51655.  Subject to this part, the agency may insure or guarantee
loans made by qualified mortgage lenders for the purposes described
in Section 51320.


51656.  Notwithstanding any other provision of this part, the agency
may establish a program of insuring reverse mortgages as authorized
by resolution of the board.



51657.  (a) The agency shall establish, and may from time to time
revise, after public hearings, a schedule of insurance premium rates.
The premiums may vary according to the category of the loan and the
degree of risk related to the loan. Premiums shall be calculated in
an amount which, when added to the other revenues of the insurance
program, will be adequate to defray losses occasioned by defaults and
the operating expenses of the program, to repay amounts advanced to
the agency for purposes of this part, and gradually to expand the
insurance availability of the program. Approved lending institutions
shall remit premiums to the fund at intervals specified by the
agency.
   (b) The agency may prescribe other charges that it finds
necessary, including service charges and appraisal, inspection, and
other fees.



51658.  (a) The agency shall establish procedures to be followed by
approved lending institutions in the event of default on a loan
insured under this part. The agency may require that, prior to
submitting a claim, an approved lending institution shall foreclose
or exercise a power of sale and take possession of the property or
otherwise acquire title and possession of the property within the
time specified by the agency. The agency may, upon submission of the
claim, pursue one of the following alternatives:
   (1) Pay the approved lending institution the benefit of the
insurance.
   (2) Upon conveyance to the agency of all the right, title, and
interest of the approved lending institution in the foreclosed
property and the assignment of all claims of the approved lending
institution against the defaulting borrower to the agency, pay to the
qualified mortgage lender the sum of the unpaid principal balance of
the loan, foreclosure costs, accrued interest, and other costs
defined by contract.
   (3) Pay a partial claim prior to foreclosure by agreement with the
insured.
   (b) In any case in which the agency has insured only a portion of
the outstanding principal indebtedness of a loan, it may further
provide that not more than an equivalent percentage of the total
accrued interest and costs shall be payable by the agency pursuant to
this section in the event of a default.



51659.  In the event of a default on an insured loan not secured by
a first mortgage, the agency may, in lieu of proceeding under Section
51658, acquire the insured loan and any security therefor upon
payment to the approved lending institution of an amount equal to the
unpaid principal balance of the loan, accrued interest, and other
costs that the agency finds are fair, reasonable, and authorized.

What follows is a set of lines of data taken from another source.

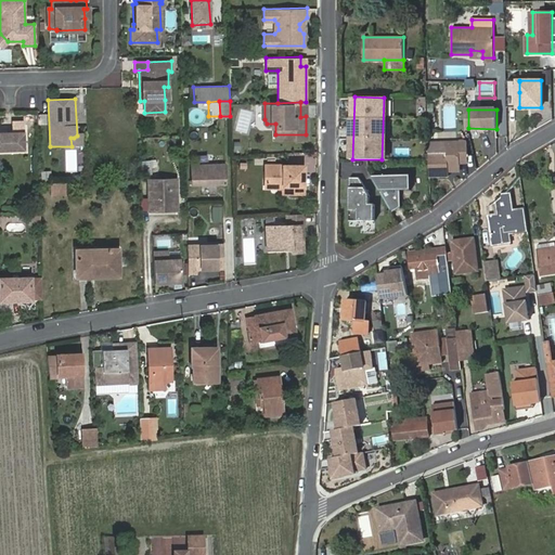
[(10,147),(10,152),(24,152),(23,131),(0,131),(0,151),(1,152),(2,147),(10,147)]
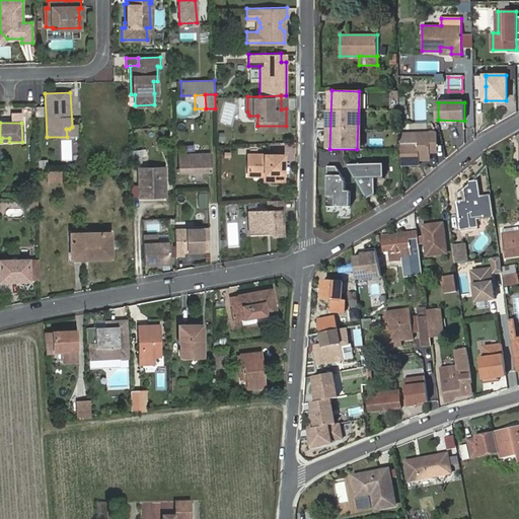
[(66,129),(67,137),(77,137),(76,127),(72,127),(69,129),(66,129)]
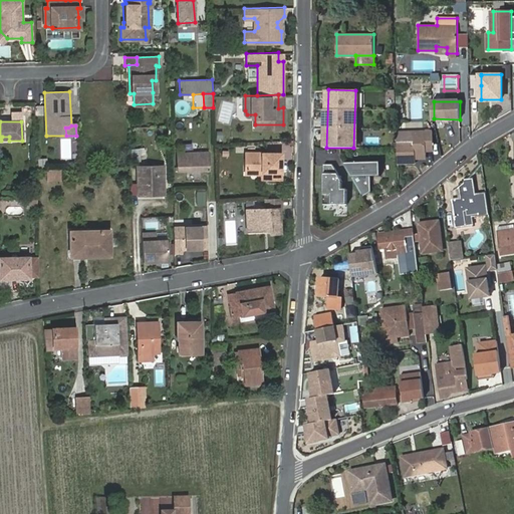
[(433,131),(397,133),(397,142),(398,163),(416,163),(416,159),(415,155),(427,155),(427,150),(434,150),(433,131)]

51660.  The agency may initiate programs of coinsurance or
reinsurance with, and may procure reinsurance from, any state agency,
local agency, agency of the United States, or private mortgage
insurer in order to accomplish more effectively the purposes of this
part. The agency may coinsure or reinsure loans made or originated by
approved lending institutions which are otherwise insurable under
this part.



51661.  The agency may provide for, and require attendance at,
homeownership counseling and training courses as a condition to the
insurance of loans for the purchase or refinancing of residential
structures under this part.


51662.  The agency may commence any action to protect or enforce any
right conferred upon it by any law, mortgage, contract of insurance,
or any other agreement. The agency may bid for and purchase property
sold in satisfaction thereof at any foreclosure or other sale or may
otherwise acquire and take possession of that property.